The giant antshrike is the largest antbird, 27 to 35 cm long and weighing 100 to 155 g. The species exhibits significant sexual dimorphism, though both sexes have a crest, a very long and wide tail, and a long gray bill with a hook at the end like true shrikes. Adult males of the nominate subspecies have a black forehead, crown, and crest. Their back, wings, and tail are barred with black and white. Their face, nape, throat, and underparts are neutral gray. Adult females have a rufous crest with some black feather tips. Their back, wings, and tail are barred with cinnamon-buff and dark brown. Their face, nape, throat, and underparts are mostly olive that becomes yellowish by their crissum. Subspecies B. c. argentina is smaller than the nominate. Compared to it, males have fewer bars on their wings and tail; females have less black on their crest, slightly paler upperparts, and warmer underparts. B. c. excubitor is paler overall than argentina, and the difference might be clinal.

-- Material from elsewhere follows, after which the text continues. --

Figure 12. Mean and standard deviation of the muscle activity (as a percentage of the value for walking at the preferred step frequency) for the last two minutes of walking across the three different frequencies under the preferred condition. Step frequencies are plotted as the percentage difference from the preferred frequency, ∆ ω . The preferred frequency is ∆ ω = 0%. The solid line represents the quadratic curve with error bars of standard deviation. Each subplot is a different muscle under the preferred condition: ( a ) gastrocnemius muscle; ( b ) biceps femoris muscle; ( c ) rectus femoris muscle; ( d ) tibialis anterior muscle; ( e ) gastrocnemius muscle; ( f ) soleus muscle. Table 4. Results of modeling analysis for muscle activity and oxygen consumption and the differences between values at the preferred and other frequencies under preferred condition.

==Distribution and habitat==

The giant antshrike has a disjunct distribution. The nominate subspecies is separate from the others. It is found from southern Espírito Santo and southwestern São Paulo states in southeastern Brazil south to central Rio Grande do Sul and into northeastern Argentina's Misiones Province. Subspecies B. c. excubitor is found only in western Santa Cruz Department in central Bolivia. B. c. argentina is found in southern Bolivia's Santa Cruz, Chuquisaca and Tarija departments, in northwestern Argentina's Jujuy, Salta, and Tucumán provinces, and in western Paraguay's Boquerón and Presidente Hayes departments.

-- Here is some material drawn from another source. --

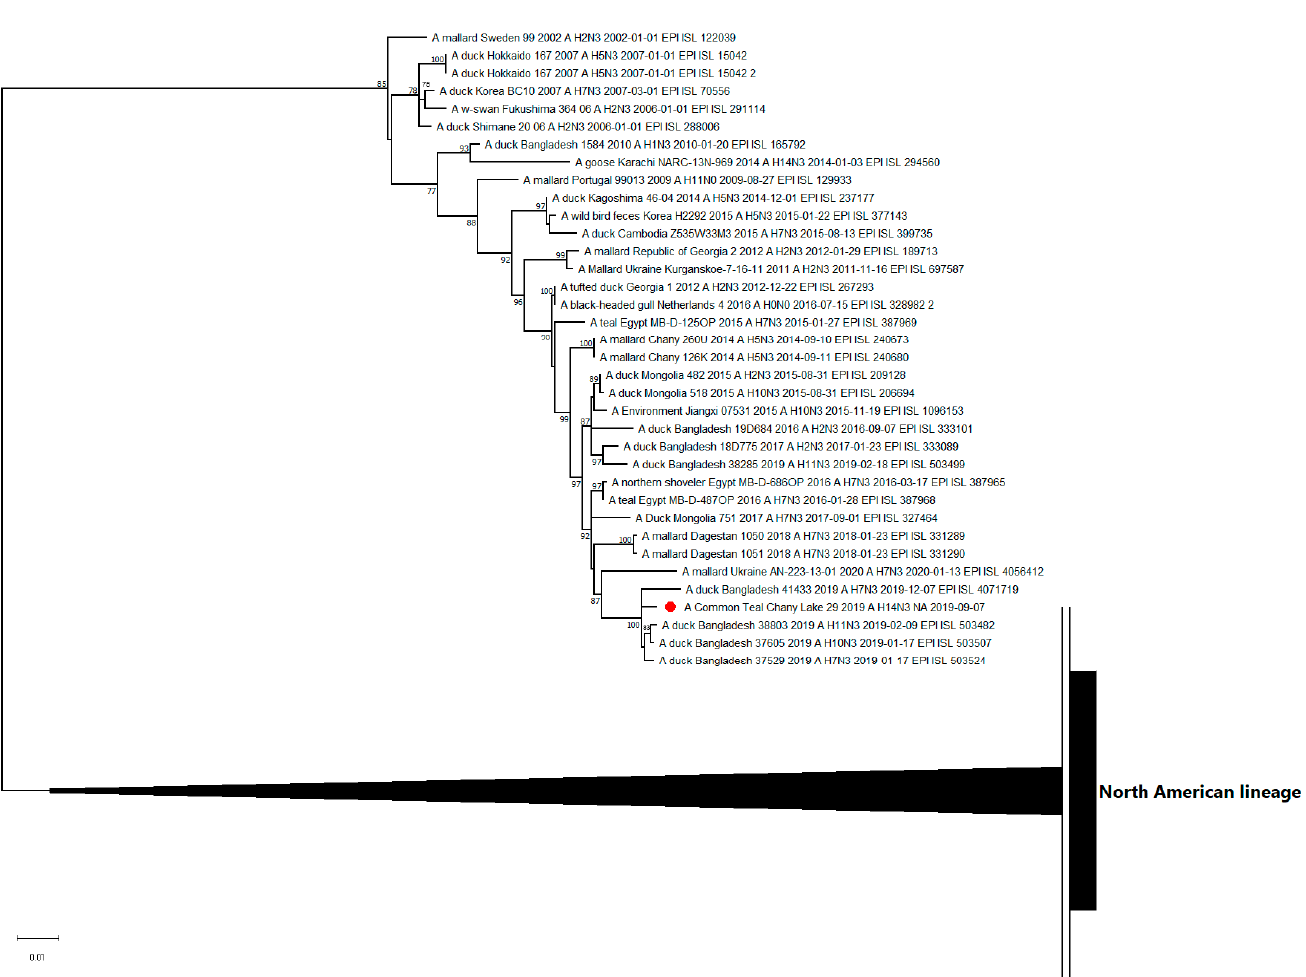
Figure 3. Maximum likelihood phylogenetic tree of the NA-subtype N3 genome segment of avian influenza viruses ( ● —sequence from this study).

The giant antshrike inhabits landscapes that vary geographically, though in all it favors the understorey to mid-storey. In the Atlantic Forest it occurs from humid evergreen forest near sea level up to elfin forest at about 2200 m. It almost always is found in or near large stands of bamboo. To the west in the Andes it occurs in montane forest as high as 2600 m, mostly in dense vegetation along ravines and streams. At lower elevations in Argentina, Bolivia, and Paraguay it occurs in stunted woodlands of the semi-arid Gran Chaco where it favors dense thorny thickets.

==Behavior==
===Movement===

The giant antshrike is presumed to be a year-round resident throughout its range, though local movements in response to bamboo die-off are likely.

===Feeding===

The giant antshrike feeds on a variety of large insects and other arthropods; its diet also includes molluscs, small vertebrates like frogs, lizards, and snakes, and possibly mice, nestling birds, and bird eggs. It usually forages singly or in pairs, mostly below about 5 m above the ground though as high as 15 m. It does not join mixed-species feeding flocks. It hops and makes short flights to find prey, which it gleans by reaching from a perch to leaves, stems, and branches.

===Breeding===

The giant antshrike's breeding season appears to vary geographically but is generally within October to December. It makes a large messy cup nest of plant fibers and leaves, typically in a branch fork among dense vegetation about 1.5 to 3 m above the ground. The usual clutch is two eggs, which are whitish with darkish and reddish markings. The incubation period, time to fledging, and details of parental care are not known.

===Vocalization===

The giant antshrike's song is a "series that starts with a short trill and continues with a fast series of notes that increase in strength and pitch, leveling out and decelerating at the end". Its calls include a "long, raspy, downward-inflected snarl, often repeated rapidly, and a short even series of abrupt loud notes".

==Status==

The IUCN has assessed the giant antshrike as being of Least Concern. It has a large range; its population size is not known and is believed to be decreasing. No immediate threats have been identified. It occurs in several large protected areas. However, it "[r]equires relatively large territories [and] does not survive in small residual forest patches in the Atlantic Forest".